Adama: Thank you. 'Scuse me.
This is a BBC article. UK public broadcasting, paid with taxpayer money and aggressively collected - one of the first things I got when moving to a new home in the UK was letters from tv licensing.
Yet it's all "In the United States". "Federal Law and state law". The US National Highway Traffic Safety Administration that, this Maryland researcher for Mozilla there. There are two references to the UK and Europe (lumped together) that vaguely say, "It's a little better for certain classes of data" and "you can request your data". Which effectively means, "GDPR exists and the UK has its version".
Personal inventory:
Suzuki DL-650 V-Strom 650 $3500 1999 SW1 $1500 1998 SL2 $1500 1998 SL2 $1500 2005 Sienna $1000 (!). This one does have a crash "black box" but no phone home bullshit.
I'd take any of them across the country tomorrow.
> [...]
> The information they harvest can include [...] whether you buckle your seatbelt, drive too fast or brake too hard.
In a way this is good -- I want bad drivers to be incentivized to change their behavior.
Just need to legislate away all the other, actually creepy stuff. Just.
At least in the EU it’s quite illegal and even if a car maker slips something in, GDPR is always there so one can request a copy and have it deleted. Wish the regulation was even stricter though.
On the other hand, Chinese OEMs are very saavy in this area. They know what to do with your data (Mobile phones background helps a lot here) and they're doing everything they can to get an edge over all other OEMs. This is why the industry has been going towards "who has the best tech and apps" instead of "who gives safest chassis and better engines/gearboxes"
Most people use smart phones. Those are generally GPS equipped and can also be triangulated between cell towers down to a few hundred meters.
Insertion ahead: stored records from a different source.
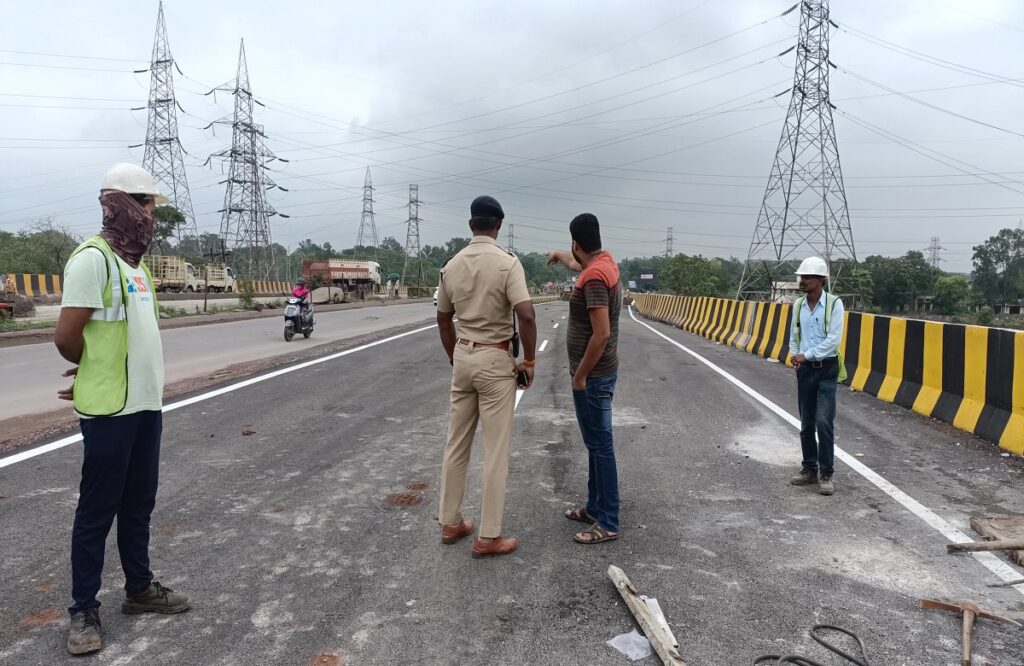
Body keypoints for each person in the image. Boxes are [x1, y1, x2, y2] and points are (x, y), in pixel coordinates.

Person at [55, 163, 191, 655]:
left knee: (139, 503)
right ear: (130, 205)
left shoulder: (135, 266)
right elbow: (67, 338)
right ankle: (82, 611)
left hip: (145, 404)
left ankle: (139, 589)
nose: (154, 217)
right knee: (97, 510)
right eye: (151, 206)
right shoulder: (93, 259)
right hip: (111, 409)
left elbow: (132, 338)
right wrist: (91, 372)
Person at [436, 195, 537, 558]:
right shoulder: (508, 264)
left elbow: (443, 318)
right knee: (495, 451)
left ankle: (451, 522)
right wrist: (528, 361)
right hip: (496, 359)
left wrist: (456, 357)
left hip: (463, 354)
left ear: (470, 225)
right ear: (499, 225)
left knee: (456, 442)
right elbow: (525, 314)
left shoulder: (453, 265)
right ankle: (489, 536)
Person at [546, 213, 622, 545]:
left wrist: (580, 376)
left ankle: (608, 520)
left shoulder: (593, 278)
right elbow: (581, 266)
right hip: (601, 373)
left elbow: (601, 333)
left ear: (577, 244)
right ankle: (595, 507)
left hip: (593, 376)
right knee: (595, 443)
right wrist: (561, 255)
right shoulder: (605, 263)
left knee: (601, 446)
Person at [787, 256, 846, 496]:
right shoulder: (798, 305)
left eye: (808, 277)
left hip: (827, 369)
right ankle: (809, 469)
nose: (804, 281)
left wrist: (807, 355)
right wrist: (795, 356)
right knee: (806, 423)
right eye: (802, 277)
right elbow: (794, 333)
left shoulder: (834, 304)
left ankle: (827, 473)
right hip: (806, 370)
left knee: (824, 421)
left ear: (820, 280)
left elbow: (833, 340)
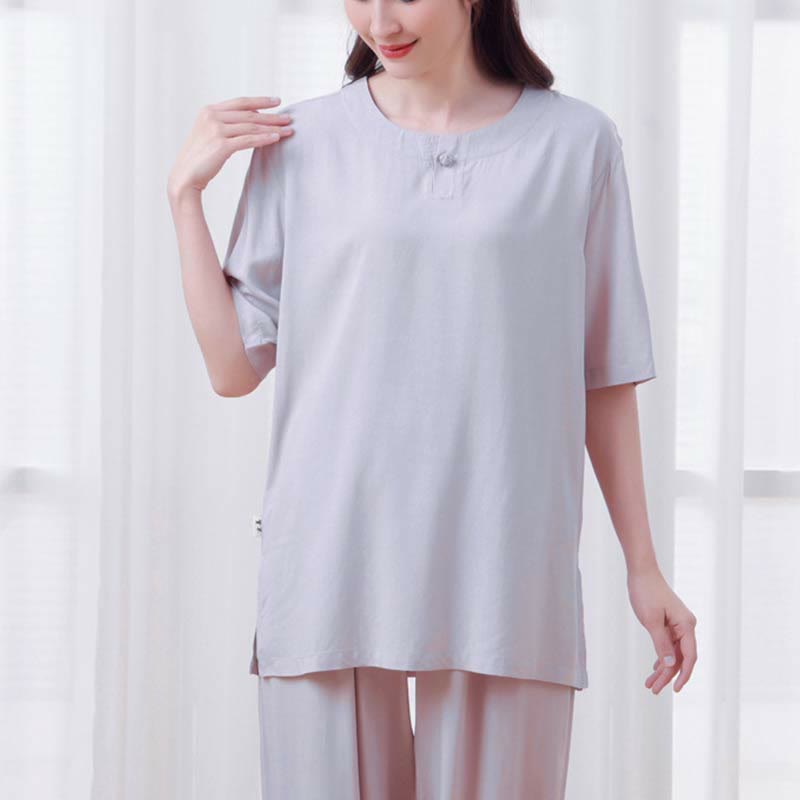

When using a WIFI, that gets a lot better. And they have a few other active radios as well (uwb, bluetooth, nfc, etc.).
And they have active microphones that respond to phrases like "Siri!", "Hey Google!", etc. And they probably have exploitable back doors that shady government agencies might be exploiting. At least popular spy fiction from a quarter century ago suggests that governments might be doing such things. You'd have to assume they are at this point and that there's some level of truth to these Hollywood spy fantasies.
Your car might be reporting its location and listening in on conversations as well but it's not adding a whole lot of new information. Most new cars actually come with induction phone chargers. Drivers put their phone right next to them to charge. Very convenient. And it connects to the car even! Shock horror. Most of the tracking and spying tech in the car is a bit redundant if you consider that. Nice to get a bit clearer audio from some extra microphones and slightly better precision of the user's location.
But the good news is that most car drivers don't car pool and sit in the traffic jam alone mostly not having meetings. They might be taking calls (on their phone). But otherwise, there isn't a lot to spy on that wasn't already well covered for those interested in doing the spying.
If you are worried about being spied on, have your meetings in a Faraday cage or in nature far away from any devices. And don't take your smart phones anywhere near those meetings. Also consider wearing a tin foil hat. And maybe don't hold your secret meetings in cars. You'll be fine. Otherwise, the bad news is that you are probably in reach of a vast network of cameras, active microphones, etc. regardless of what you do with your personal devices (including your car). You have been for the past few decades.